Если, однако, серьезно предположить, что его конституционная реформа действительно была лишь обходным маневром для постепенного уничтожения пропасти между двумя Россиями. то в слухах этих и впрямь что-то было. Во всяком случае они дают нам возможность заглянуть в подсознание, если угодно, провинциального дворянина, где соревновались между собою патерналистская уверенность в своём праве быть народу «отцом и судьей» и традиционный ужас перед его «великим и страшным требованием». В конце концов, если верить Миронову, «практически на каждого помещика хотя бы раз в его жизни нападали крестьяне».
Патернализм, естественно, требовалось всемерно пропагандировать, а страх тщательно скрывать. В сознание прорывался он разве что в ситуации экстремальной. Вспомним хотя бы донос Ростопчина или паническую запись в дневнике Варвары Бакуниной.
На самом деле народ и понятия не имел, что весь этот скандал с неудавшейся конституционной реформой вообще имел к нему какое бы то ни было отношение. Самодержавие, прав А. Н. Боханов, по-прежнему оставалось для него понятием сакральным, грамоты он не знал и о правовом порядке имел такое же представление, как об астрономии. В конце концов, все эти скандалы происходили в чужой для него петербургской России, а он-то по-прежнему жил в московитской.
Важно понять, однако, что жил он в ней не по собственному осознанному выбору в пользу именно такой, рабской жизни. Огромные ресурсы московитского просвещения брошены были на то, чтобы он никогда и не заподозрил самого существования выбора. Разумеется, этого фундаментального обстоятельства «восстановители баланса» не упоминают вообще.

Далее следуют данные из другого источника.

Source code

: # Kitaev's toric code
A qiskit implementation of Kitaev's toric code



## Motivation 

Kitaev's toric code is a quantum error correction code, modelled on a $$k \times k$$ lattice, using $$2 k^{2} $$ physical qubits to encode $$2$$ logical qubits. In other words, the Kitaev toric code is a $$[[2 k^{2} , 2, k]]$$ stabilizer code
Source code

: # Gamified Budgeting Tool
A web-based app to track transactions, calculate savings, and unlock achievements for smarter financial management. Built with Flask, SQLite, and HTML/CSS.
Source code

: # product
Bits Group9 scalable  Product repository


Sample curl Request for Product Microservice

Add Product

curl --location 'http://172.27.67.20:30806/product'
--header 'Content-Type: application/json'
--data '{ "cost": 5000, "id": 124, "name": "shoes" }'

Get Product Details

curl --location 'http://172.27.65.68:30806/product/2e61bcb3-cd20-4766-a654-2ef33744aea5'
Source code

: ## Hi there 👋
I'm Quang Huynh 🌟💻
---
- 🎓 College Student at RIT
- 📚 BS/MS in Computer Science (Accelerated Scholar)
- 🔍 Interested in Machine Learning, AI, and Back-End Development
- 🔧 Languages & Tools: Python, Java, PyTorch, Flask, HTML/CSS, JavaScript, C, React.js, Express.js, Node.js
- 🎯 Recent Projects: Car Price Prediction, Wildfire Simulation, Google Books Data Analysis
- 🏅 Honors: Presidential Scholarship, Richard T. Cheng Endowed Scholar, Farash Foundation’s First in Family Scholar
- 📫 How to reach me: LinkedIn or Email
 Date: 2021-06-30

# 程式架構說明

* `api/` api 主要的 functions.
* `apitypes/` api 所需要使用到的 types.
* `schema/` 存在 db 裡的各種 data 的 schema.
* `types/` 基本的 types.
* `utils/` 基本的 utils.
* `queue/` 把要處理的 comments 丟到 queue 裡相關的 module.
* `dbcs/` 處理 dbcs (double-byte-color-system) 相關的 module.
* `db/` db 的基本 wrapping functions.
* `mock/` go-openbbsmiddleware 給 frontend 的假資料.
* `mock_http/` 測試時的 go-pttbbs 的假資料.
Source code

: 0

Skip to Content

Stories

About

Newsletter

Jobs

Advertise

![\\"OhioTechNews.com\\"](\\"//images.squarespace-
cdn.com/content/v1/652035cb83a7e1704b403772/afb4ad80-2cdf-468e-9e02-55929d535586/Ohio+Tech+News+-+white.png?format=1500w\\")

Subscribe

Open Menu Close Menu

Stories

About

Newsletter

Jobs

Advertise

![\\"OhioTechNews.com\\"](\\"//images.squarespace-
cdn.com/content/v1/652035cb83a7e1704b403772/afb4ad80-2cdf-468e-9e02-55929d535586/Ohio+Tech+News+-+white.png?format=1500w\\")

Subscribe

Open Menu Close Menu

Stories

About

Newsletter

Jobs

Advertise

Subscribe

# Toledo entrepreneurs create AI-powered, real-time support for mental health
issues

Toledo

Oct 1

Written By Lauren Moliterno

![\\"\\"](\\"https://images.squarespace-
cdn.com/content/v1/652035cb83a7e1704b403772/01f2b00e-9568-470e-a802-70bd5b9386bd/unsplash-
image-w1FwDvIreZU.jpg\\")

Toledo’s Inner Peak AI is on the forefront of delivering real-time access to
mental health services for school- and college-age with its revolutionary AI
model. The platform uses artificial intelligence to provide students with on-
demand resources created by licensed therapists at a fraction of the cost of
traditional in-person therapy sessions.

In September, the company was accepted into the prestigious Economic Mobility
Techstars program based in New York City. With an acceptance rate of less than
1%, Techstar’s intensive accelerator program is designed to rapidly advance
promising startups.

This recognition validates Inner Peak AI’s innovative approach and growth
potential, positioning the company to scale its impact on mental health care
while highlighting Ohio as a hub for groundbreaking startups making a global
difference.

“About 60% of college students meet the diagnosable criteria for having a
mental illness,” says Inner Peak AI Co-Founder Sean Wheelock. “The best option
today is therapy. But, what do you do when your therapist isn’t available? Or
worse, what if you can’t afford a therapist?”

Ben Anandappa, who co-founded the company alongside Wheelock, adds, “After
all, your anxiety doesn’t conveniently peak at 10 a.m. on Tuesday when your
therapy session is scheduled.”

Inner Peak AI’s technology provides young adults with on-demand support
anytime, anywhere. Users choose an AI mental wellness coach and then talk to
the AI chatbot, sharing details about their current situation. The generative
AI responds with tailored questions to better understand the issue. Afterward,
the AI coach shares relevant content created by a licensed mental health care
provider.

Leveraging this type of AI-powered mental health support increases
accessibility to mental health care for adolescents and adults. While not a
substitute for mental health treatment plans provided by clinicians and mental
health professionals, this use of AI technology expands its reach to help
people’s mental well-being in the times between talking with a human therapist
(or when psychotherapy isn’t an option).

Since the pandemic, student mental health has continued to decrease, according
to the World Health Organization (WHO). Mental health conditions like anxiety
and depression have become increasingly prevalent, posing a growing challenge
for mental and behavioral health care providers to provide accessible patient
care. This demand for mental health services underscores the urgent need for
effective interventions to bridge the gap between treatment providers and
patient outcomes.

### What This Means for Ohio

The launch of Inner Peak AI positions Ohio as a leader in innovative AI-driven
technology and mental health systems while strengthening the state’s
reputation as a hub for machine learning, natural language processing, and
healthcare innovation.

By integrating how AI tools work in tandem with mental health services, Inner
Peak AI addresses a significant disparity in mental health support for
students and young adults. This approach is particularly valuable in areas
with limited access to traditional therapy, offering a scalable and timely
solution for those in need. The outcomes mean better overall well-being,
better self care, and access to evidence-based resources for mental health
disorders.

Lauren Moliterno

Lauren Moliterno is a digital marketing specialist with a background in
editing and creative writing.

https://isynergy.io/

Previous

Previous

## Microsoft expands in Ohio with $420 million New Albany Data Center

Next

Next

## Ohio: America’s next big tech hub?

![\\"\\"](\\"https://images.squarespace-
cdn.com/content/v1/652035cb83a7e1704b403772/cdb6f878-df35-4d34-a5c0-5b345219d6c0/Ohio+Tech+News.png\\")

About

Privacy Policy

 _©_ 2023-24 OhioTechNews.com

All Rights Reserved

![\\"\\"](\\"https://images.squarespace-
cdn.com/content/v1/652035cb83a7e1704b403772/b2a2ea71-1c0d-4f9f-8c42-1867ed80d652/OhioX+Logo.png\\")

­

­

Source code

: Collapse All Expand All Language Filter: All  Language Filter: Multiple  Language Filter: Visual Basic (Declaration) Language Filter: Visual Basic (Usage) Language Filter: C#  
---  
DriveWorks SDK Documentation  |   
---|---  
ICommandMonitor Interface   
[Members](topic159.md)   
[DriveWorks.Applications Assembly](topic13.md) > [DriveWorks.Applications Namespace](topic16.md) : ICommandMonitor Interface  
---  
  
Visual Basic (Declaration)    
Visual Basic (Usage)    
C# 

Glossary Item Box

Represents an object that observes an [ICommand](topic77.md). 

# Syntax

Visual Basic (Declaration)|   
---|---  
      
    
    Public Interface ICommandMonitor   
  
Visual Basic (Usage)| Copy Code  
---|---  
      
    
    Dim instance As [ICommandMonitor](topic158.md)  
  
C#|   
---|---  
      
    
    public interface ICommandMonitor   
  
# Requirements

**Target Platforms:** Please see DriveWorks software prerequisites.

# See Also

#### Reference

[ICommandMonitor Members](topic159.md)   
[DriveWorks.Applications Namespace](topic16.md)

На самом деле, однако, прав был и Радищев: народ не столько жил (в том, во всяком случае смысле, в каком это понималось в XIX веке), сколько выживал. Родился, крестился, работал в поте лица на чужого дядю, женился (если, конечно, не попадал в рекруты) и умирал — не оставив детям ни мысли о счастье, ни нажитого добра, ни надежды на то, что их жизнь станет когда-нибудь лучше, чем его собственная.
И что бы ни говорил Б. Н. Миронов о крепостничестве как об «органической и необходимой составляющей российской действительности», едва ли пожелал бы он своим близким участи, при которой их можно было сечь на конюшне и продавать как скот. При которой всё, что у них было, включая их собственных детей, принадлежало другим. В этом смысле даже император Александр оказался, как мы видели, единомышленником диссидента Радищева.